Tish first encountered refugee children at one of Alexi’s dance performances in Syracuse. She recalls that there were nearly 100 of them from all different parts of the world, all in traditional dress. When she asked about them, she was told that these were refugee children fleeing war, famine and other disasters in their native countries.
The refugee organization was called Hopeprint, and Tish’s other daughter, Courtney, having a heart for missions, wanted to help the children in any way she could. So, each Monday, Tish and her daughters traveled to Syracuse to teach female refugees practical life skills.
One day, Tish received a call from the founder of Hopeprint, who said that there was a woman going home to an abusive husband, and that she needed a place to go the next day. Tish picked her up the following morning, and so began the process of taking in vulnerable people.
The Restoration House is still listed on Airbnb at around $60-$70 a night. However, people may also come if they need a place to stay at no charge. Tish explained that for example, a person struggling financially could stay at the Restoration House while looking for work. They do ask that those staying help with house chores, but understand if someone is not physically able to do so.
The Restoration House is also open to those who don’t intend to stay overnight, but just want a place to hang out, do crafts or activities, or have someone to talk to. “Our door’s always open,” Tish said. “We’re happy to visit, happy to give tours.”
There are also several events and clubs that take place at the house.

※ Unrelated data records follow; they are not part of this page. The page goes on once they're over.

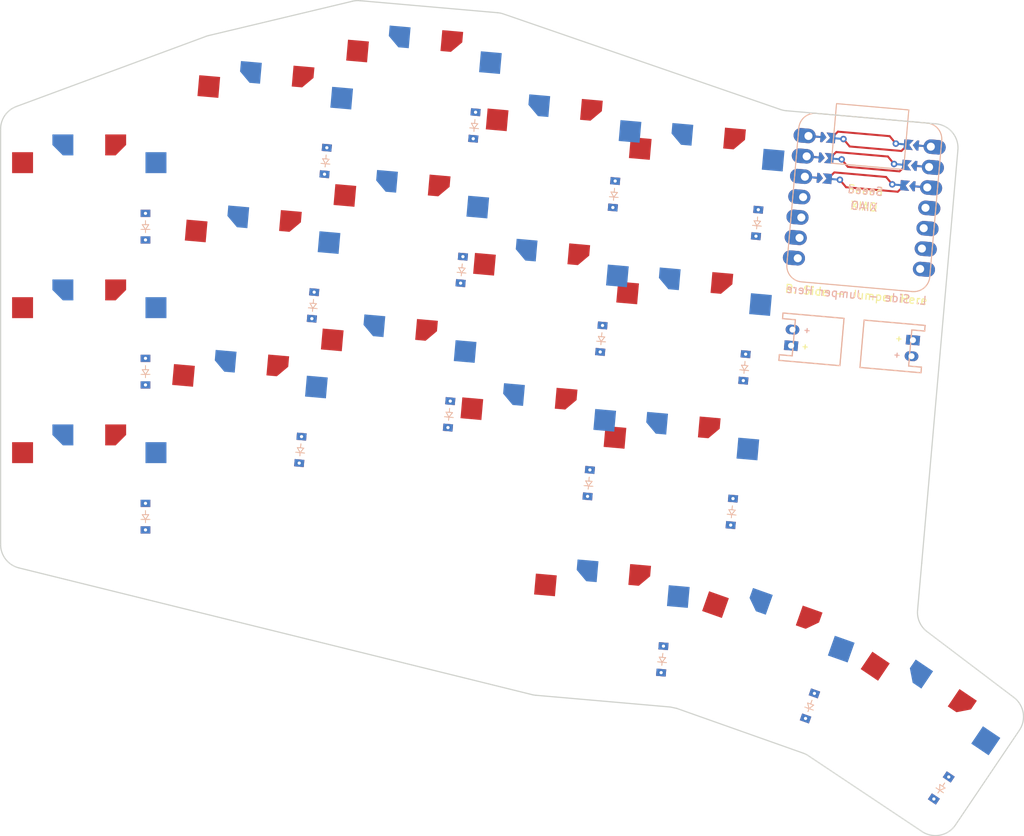
<source format=kicad_pcb>
(kicad_pcb
	(version 20240108)
	(generator "pcbnew")
	(generator_version "8.0")
	(general
		(thickness 1.6)
		(legacy_teardrops no)
	)
	(paper "A3")
	(title_block
		(title "boardPcb")
		(rev "v1.0.0")
		(company "Unknown")
	)
	(layers
		(0 "F.Cu" signal)
		(31 "B.Cu" signal)
		(32 "B.Adhes" user "B.Adhesive")
		(33 "F.Adhes" user "F.Adhesive")
		(34 "B.Paste" user)
		(35 "F.Paste" user)
		(36 "B.SilkS" user "B.Silkscreen")
		(37 "F.SilkS" user "F.Silkscreen")
		(38 "B.Mask" user)
		(39 "F.Mask" user)
		(40 "Dwgs.User" user "User.Drawings")
		(41 "Cmts.User" user "User.Comments")
		(42 "Eco1.User" user "User.Eco1")
		(43 "Eco2.User" user "User.Eco2")
		(44 "Edge.Cuts" user)
		(45 "Margin" user)
		(46 "B.CrtYd" user "B.Courtyard")
		(47 "F.CrtYd" user "F.Courtyard")
		(48 "B.Fab" user)
		(49 "F.Fab" user)
	)
	(setup
		(pad_to_mask_clearance 0.05)
		(allow_soldermask_bridges_in_footprints no)
		(pcbplotparams
			(layerselection 0x00010fc_ffffffff)
			(plot_on_all_layers_selection 0x0000000_00000000)
			(disableapertmacros no)
			(usegerberextensions no)
			(usegerberattributes yes)
			(usegerberadvancedattributes yes)
			(creategerberjobfile yes)
			(dashed_line_dash_ratio 12.000000)
			(dashed_line_gap_ratio 3.000000)
			(svgprecision 4)
			(plotframeref no)
			(viasonmask no)
			(mode 1)
			(useauxorigin no)
			(hpglpennumber 1)
			(hpglpenspeed 20)
			(hpglpendiameter 15.000000)
			(pdf_front_fp_property_popups yes)
			(pdf_back_fp_property_popups yes)
			(dxfpolygonmode yes)
			(dxfimperialunits yes)
			(dxfusepcbnewfont yes)
			(psnegative no)
			(psa4output no)
			(plotreference yes)
			(plotvalue yes)
			(plotfptext yes)
			(plotinvisibletext no)
			(sketchpadsonfab no)
			(subtractmaskfromsilk no)
			(outputformat 1)
			(mirror no)
			(drillshape 1)
			(scaleselection 1)
			(outputdirectory "")
		)
	)
	(net 0 "")
	(net 1 "Row3")
	(net 2 "Net-(D1-A)")
	(net 3 "Row2")
	(net 4 "Net-(D2-A)")
	(net 5 "Row1")
	(net 6 "Net-(D3-A)")
	(net 7 "Net-(D4-A)")
	(net 8 "Net-(D5-A)")
	(net 9 "Net-(D6-A)")
	(net 10 "Net-(D7-A)")
	(net 11 "Net-(D8-A)")
	(net 12 "Net-(D9-A)")
	(net 13 "Net-(D10-A)")
	(net 14 "Net-(D11-A)")
	(net 15 "Net-(D12-A)")
	(net 16 "Net-(D13-A)")
	(net 17 "Net-(D14-A)")
	(net 18 "Net-(D15-A)")
	(net 19 "Row4")
	(net 20 "Net-(D16-A)")
	(net 21 "Net-(D17-A)")
	(net 22 "Net-(D18-A)")
	(net 23 "Net-(JST1-Pin_1)")
	(net 24 "Net-(JST1-Pin_2)")
	(net 25 "Col1")
	(net 26 "Col2")
	(net 27 "Col3")
	(net 28 "Col4")
	(net 29 "Col5")
	(net 30 "_1_2")
	(net 31 "_1_13")
	(net 32 "_1_12")
	(net 33 "_1_11")
	(net 34 "_1_1")
	(net 35 "_1_0")
	(net 36 "VCC")
	(net 37 "V3")
	(net 38 "P9")
	(net 39 "P8")
	(net 40 "P7")
	(net 41 "P6")
	(net 42 "P5")
	(net 43 "P4")
	(net 44 "P3")
	(net 45 "P2")
	(net 46 "P10")
	(net 47 "P1")
	(net 48 "P0")
	(net 49 "GND")
	(footprint "clacken:reversable_diode" (layer "F.Cu") (at 6.975552 -13.806658 90))
	(footprint "clacken:choc_switches" (layer "F.Cu") (at 58.523756 -40.611038 -5))
	(footprint "clacken:reversable_diode" (layer "F.Cu") (at 65.10729 -35.825694 85))
	(footprint "clacken:choc_switches" (layer "F.Cu") (at 41.202341 -49.153204 -5))
	(footprint "clacken:reversable_diode" (layer "F.Cu") (at 61.969683 0.037316 85))
	(footprint "clacken:choc_switches" (layer "F.Cu") (at 21.179099 -26.813335 -5))
	(footprint "clacken:JST_angled" (layer "F.Cu") (at 87.164579 -18.028894 85))
	(footprint "clacken:reversable_diode" (layer "F.Cu") (at 27.762633 -22.02799 85))
	(footprint "clacken:choc_switches" (layer "F.Cu") (at 84.246109 21.41503 -19.5))
	(footprint "clacken:reversable_diode" (layer "F.Cu") (at 26.19383 -4.096486 85))
	(footprint "clacken:choc_switches" (layer "F.Cu") (at 39.633538 -31.2217 -5))
	(footprint "clacken:JST_angled" (layer "F.Cu") (at 102.1075 -16.721558 -95))
	(footprint "clacken:choc_switches" (layer "F.Cu") (at 76.280949 -37.049845 -5))
	(footprint "clacken:reversable_diode" (layer "F.Cu") (at 89.421788 27.696335 70.5))
	(footprint "clacken:choc_switches" (layer "F.Cu") (at 74.712145 -19.118341 -5))
	(footprint "clacken:choc_switches" (layer "F.Cu") (at 19.610296 -8.88183 -5))
	(footprint "clacken:reversable_diode" (layer "F.Cu") (at 29.331436 -39.959495 85))
	(footprint "clacken:choc_switches" (layer "F.Cu") (at 38.064735 -13.290195 -5))
	(footprint "clacken:reversable_diode" (layer "F.Cu") (at 81.295679 -14.332996 85))
	(footprint "clacken:choc_switches" (layer "F.Cu") (at 22.747902 -44.74484 -5))
	(footprint "xiao-ble-tht" (layer "F.Cu") (at 96.161265 -34.808633 -5))
	(footprint "clacken:reversable_diode" (layer "F.Cu") (at 82.864483 -32.264501 85))
	(footprint "clacken:reversable_diode" (layer "F.Cu") (at 71.097554 21.916118 85))
	(footprint "clacken:reversable_diode" (layer "F.Cu") (at 46.217072 -26.436355 85))
	(footprint "clacken:choc_switches" (layer "F.Cu") (at 102.276993 30.503343 -34))
	(footprint "clacken:choc_switches" (layer "F.Cu") (at 73.143342 -1.186836 -5))
	(footprint "clacken:choc_switches" (layer "F.Cu") (at 0 -36))
	(footprint "clacken:reversable_diode" (layer "F.Cu") (at 79.726876 3.598508 85))
	(footprint "clacken:choc_switches" (layer "F.Cu") (at 56.954952 -22.679533 -5))
	(footprint "clacken:reversable_diode" (layer "F.Cu") (at 6.975552 -31.806658 90))
	(footprint "clacken:reversable_diode" (layer "F.Cu") (at 105.7151 37.88046 56))
	(footprint "clacken:reversable_diode" (layer "F.Cu") (at 63.538486 -17.894189 85))
	(footprint "clacken:choc_switches"
		(layer "F.Cu")
		(uuid "dcdd2adc-24fa-4c7f-833f-83b7e7e56adb")
		(at 55.386149 -4.748029 -5)
		(property "Reference" "S10"
			(at 0 0 -5)
			(layer "F.SilkS")
			(hide yes)
			(uuid "71c9402a-260e-47ea-8480-52eacc2767ba")
			(effects
				(font
					(size 1.27 1.27)
					(thickness 0.15)
				)
			)
		)
		(property "Value" "SW_Push_45deg"
			(at 0 0 -5)
			(layer "F.SilkS")
			(hide yes)
			(uuid "dd9a5344-e9ac-42c6-a328-187111d704e4")
			(effects
				(font
					(size 1.27 1.27)
					(thickness 0.15)
				)
			)
		)
		(property "Footprint" ""
			(at 0 0 -5)
			(layer "F.Fab")
			(hide yes)
			(uuid "3adaf79f-d78a-4463-84a7-3ad92e677514")
			(effects
				(font
					(size 1.27 1.27)
					(thickness 0.15)
				)
			)
		)
		(property "Datasheet" ""
			(at 0 0 -5)
			(layer "F.Fab")
			(hide yes)
			(uuid "48cf4414-a16c-4e94-948b-e769148ec250")
			(effects
				(font
					(size 1.27 1.27)
					(thickness 0.15)
				)
			)
		)
		(property "Description" "Push button switch, normally open, two pins, 45° tilted"
			(at 0 0 -5)
			(layer "F.Fab")
			(hide yes)
			(uuid "936b5b36-25f2-4442-8568-2b707ff1b564")
			(effects
				(font
					(size 1.27 1.27)
					(thickness 0.15)
				)
			)
		)
		(path "/c2296db3-f1c1-4c78-862c-26907c6e3ebb")
		(sheetfile "board.kicad_sch")
		(attr through_hole)
		(fp_line
			(start -9 8.5)
			(end -9 -8.5)
			(stroke
				(width 0.15)
				(type solid)
			)
			(layer "Dwgs.User")
			(uuid "21806104-7731-49ff-903b-a481887ecee6")
		)
		(fp_line
			(start -9 -8.5)
			(end 9 -8.5)
			(stroke
				(width 0.15)
				(type solid)
			)
			(layer "Dwgs.User")
			(uuid "c998279b-3473-42a7-96a4-7b24bd3150f9")
		)
		(fp_line
			(start -7 7)
			(end -7 6)
			(stroke
				(width 0.15)
				(type solid)
			)
			(layer "Dwgs.User")
			(uuid "19fa3c46-7931-4859-b683-2c2ac3b55f04")
		)
		(fp_line
			(start -7 7)
			(end -6 7)
			(stroke
				(width 0.15)
				(type solid)
			)
			(layer "Dwgs.User")
			(uuid "8ec9f3e0-a4ac-4f87-aff7-0f8
... [48251 chars truncated]
</source>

One such club is the quilt guild; those interested may call 315-921-0264. There will also be a program for kids and young adults called Encounter School, which will run from Feb. 20 through March 18. Its purpose, as Tish puts it, is “to help bring back identity in Christ.”
Applications are available here .
Tish accredits the success of the Restoration House to her family’s faith in God. “In 10 years, I’m just amazed at the miracles we’ve seen,” she said.
Tish reiterated that their doors are always open, and that people are free to stay or just visit anytime they like. “What we see is that there’s a lot of hurting people out there,” Tish said. “We just want people to know that it’s our desire [to help].”